[Saved data entries]
╔══

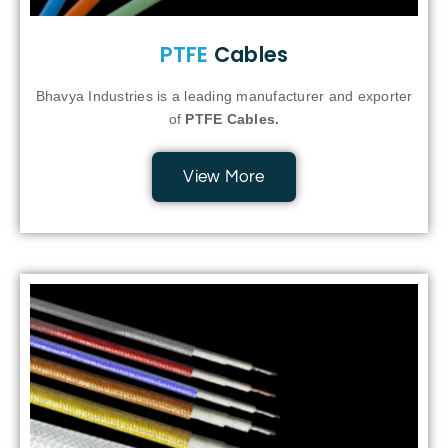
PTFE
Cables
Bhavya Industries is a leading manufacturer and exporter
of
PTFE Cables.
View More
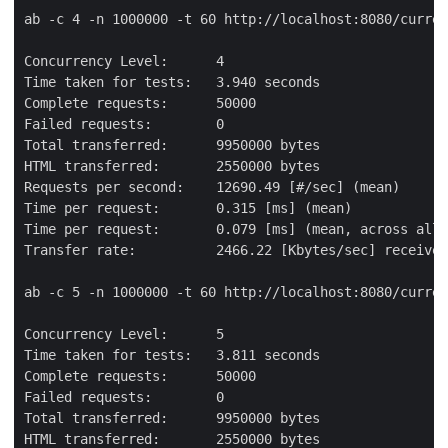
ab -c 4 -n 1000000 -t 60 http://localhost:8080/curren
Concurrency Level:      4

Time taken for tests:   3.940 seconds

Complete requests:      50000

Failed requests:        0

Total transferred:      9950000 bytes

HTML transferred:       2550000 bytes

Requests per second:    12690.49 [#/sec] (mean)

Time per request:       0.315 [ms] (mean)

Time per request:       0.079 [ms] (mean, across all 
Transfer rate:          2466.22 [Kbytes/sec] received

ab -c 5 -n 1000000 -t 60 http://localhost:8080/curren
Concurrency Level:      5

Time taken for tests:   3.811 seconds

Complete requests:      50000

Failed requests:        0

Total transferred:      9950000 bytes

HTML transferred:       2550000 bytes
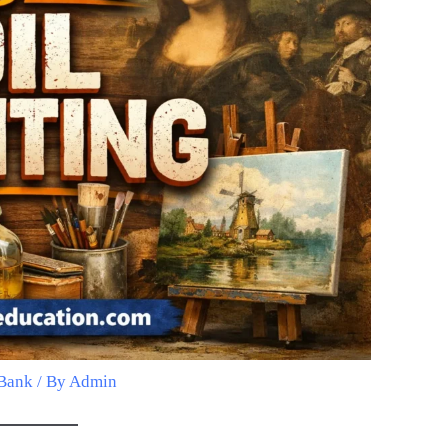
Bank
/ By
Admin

╚══
╔══

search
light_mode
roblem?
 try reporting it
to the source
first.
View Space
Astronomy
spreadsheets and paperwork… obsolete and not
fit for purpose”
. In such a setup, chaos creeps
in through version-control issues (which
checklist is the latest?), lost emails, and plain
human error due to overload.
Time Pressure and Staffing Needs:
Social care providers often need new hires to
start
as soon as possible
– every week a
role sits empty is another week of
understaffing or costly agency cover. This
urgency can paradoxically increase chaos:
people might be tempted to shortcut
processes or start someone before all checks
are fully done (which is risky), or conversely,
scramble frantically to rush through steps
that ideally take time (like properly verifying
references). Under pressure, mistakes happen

╚══
╔══

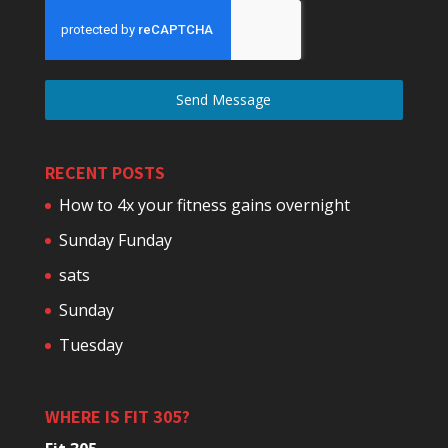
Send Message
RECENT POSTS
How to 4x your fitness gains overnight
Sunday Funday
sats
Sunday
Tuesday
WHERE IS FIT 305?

╚══

Directions for this task - Report every line above that contains the string "seconds", copying each such line in full. Matches are case-sensitive.

Solution below -
Time taken for tests:   3.940 seconds
Time taken for tests:   3.811 seconds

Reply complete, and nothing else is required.